= WORK ITEM =
For the entries that follow, report how many lines include the word "after" and add nothing.

Source records:
· · ·
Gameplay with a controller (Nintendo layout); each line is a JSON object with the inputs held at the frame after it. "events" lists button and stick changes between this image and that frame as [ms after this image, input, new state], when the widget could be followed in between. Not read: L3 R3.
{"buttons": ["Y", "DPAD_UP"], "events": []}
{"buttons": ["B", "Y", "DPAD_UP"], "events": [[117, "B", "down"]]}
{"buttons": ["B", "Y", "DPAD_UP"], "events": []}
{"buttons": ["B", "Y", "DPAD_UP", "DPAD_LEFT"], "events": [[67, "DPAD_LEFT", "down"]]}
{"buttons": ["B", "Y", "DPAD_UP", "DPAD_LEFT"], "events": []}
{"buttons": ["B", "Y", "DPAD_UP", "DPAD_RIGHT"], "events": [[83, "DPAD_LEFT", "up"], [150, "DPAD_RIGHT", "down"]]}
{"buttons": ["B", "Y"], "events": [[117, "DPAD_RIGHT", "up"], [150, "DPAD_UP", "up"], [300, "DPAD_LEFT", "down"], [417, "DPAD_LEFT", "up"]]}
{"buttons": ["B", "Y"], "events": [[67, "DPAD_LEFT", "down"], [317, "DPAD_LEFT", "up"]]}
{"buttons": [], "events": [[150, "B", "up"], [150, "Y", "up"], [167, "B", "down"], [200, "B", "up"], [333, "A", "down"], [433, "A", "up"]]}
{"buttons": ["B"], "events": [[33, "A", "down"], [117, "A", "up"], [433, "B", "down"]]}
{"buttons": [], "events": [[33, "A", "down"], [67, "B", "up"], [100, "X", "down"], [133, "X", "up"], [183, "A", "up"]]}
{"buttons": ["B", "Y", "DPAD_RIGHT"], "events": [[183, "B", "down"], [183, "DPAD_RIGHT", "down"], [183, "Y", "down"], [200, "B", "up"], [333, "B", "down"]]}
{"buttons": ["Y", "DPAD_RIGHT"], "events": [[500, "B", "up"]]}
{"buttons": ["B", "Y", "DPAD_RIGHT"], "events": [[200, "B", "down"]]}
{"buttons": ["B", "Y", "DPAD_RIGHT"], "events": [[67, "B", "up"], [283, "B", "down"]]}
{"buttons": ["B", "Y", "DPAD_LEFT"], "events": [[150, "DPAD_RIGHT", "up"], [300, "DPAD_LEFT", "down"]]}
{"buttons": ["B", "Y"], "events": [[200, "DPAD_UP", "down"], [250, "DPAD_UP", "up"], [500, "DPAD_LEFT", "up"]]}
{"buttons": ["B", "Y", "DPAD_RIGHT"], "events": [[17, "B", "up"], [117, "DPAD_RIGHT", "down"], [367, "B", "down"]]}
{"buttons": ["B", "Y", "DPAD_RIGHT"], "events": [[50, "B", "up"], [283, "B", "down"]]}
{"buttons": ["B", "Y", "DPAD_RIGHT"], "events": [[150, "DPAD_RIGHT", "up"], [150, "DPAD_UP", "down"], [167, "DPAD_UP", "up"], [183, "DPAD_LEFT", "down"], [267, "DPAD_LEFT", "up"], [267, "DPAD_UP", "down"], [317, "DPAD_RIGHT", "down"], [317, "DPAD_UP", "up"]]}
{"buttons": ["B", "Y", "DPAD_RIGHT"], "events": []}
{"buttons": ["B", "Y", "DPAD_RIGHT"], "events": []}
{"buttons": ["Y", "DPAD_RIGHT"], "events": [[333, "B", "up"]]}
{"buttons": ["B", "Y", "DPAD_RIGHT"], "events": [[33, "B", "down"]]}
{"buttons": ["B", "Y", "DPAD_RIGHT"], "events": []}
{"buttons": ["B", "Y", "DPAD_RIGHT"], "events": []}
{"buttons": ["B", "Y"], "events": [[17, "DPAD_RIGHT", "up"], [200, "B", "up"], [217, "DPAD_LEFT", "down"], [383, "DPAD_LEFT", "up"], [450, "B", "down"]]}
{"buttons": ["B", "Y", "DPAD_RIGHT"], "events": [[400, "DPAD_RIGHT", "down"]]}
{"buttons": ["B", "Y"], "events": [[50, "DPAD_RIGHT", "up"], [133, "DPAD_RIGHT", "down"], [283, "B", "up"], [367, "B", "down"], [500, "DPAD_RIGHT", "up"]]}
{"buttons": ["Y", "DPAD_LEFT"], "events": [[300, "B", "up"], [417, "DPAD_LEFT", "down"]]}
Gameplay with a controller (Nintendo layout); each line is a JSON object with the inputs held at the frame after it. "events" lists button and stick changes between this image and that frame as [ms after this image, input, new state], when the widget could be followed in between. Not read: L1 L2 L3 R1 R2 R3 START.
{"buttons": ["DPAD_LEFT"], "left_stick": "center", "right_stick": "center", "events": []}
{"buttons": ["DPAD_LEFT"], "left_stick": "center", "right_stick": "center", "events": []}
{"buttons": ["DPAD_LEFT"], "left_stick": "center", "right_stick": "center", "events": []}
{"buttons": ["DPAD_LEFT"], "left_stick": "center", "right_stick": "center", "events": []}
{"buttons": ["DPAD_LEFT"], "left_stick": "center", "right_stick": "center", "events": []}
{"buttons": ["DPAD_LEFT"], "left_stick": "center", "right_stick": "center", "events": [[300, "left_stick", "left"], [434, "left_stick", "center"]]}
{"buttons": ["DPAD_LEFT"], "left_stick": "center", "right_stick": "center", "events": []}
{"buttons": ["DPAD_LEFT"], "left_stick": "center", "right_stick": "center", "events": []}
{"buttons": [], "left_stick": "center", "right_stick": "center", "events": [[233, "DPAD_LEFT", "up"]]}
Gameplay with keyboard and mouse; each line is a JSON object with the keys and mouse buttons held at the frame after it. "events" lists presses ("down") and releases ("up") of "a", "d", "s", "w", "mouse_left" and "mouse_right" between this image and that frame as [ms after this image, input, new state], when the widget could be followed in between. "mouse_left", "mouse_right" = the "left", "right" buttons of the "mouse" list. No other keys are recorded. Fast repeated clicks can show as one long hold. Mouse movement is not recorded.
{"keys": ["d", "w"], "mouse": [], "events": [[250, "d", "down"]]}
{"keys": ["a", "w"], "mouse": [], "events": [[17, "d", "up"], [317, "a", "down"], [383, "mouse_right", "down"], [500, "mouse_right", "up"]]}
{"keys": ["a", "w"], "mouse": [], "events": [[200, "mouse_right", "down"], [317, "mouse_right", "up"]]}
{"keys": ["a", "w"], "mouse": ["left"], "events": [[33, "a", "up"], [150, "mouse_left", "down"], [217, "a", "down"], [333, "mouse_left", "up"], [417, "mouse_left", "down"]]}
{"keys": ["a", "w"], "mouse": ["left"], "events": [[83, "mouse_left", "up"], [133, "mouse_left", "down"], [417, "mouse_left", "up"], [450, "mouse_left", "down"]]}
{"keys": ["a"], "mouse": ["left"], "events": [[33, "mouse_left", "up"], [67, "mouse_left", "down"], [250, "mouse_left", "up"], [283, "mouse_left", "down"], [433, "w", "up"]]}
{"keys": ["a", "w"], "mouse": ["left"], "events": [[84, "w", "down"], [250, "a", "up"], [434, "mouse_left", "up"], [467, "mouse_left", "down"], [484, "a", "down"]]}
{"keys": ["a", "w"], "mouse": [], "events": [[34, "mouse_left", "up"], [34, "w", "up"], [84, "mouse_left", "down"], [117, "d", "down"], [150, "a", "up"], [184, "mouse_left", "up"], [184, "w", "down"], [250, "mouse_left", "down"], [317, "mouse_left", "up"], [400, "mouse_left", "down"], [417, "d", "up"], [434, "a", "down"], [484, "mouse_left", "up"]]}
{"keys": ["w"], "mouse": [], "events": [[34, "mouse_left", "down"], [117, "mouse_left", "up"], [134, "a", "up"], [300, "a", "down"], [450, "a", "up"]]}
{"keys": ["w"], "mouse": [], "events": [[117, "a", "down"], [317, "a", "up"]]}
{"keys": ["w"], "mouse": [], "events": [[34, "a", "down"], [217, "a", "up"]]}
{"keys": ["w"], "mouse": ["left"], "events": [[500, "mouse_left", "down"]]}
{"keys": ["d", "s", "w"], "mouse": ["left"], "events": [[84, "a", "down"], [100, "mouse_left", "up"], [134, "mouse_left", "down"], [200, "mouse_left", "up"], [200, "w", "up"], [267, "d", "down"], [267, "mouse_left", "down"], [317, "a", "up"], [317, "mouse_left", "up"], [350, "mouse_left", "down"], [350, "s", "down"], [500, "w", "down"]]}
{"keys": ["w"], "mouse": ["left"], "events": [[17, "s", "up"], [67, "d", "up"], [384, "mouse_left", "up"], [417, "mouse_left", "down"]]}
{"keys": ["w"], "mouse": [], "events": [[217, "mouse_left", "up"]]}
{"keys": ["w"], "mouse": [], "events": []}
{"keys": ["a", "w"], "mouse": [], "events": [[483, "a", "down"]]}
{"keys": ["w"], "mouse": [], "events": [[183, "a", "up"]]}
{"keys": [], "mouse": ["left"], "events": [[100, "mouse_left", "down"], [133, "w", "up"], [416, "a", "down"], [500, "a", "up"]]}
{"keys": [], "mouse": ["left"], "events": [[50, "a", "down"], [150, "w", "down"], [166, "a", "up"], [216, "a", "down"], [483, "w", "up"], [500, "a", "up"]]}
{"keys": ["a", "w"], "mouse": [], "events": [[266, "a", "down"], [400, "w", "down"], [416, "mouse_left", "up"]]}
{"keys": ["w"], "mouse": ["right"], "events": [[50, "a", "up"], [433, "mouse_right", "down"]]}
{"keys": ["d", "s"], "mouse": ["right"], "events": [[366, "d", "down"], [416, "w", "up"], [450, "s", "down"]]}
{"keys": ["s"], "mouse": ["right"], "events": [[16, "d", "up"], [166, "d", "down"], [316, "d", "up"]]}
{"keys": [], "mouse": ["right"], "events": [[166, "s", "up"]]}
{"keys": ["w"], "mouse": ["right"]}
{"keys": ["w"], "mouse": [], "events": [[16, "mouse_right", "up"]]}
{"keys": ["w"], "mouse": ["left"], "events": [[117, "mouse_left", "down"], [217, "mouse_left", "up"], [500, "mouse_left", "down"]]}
· · ·
= ANSWER BOX =
3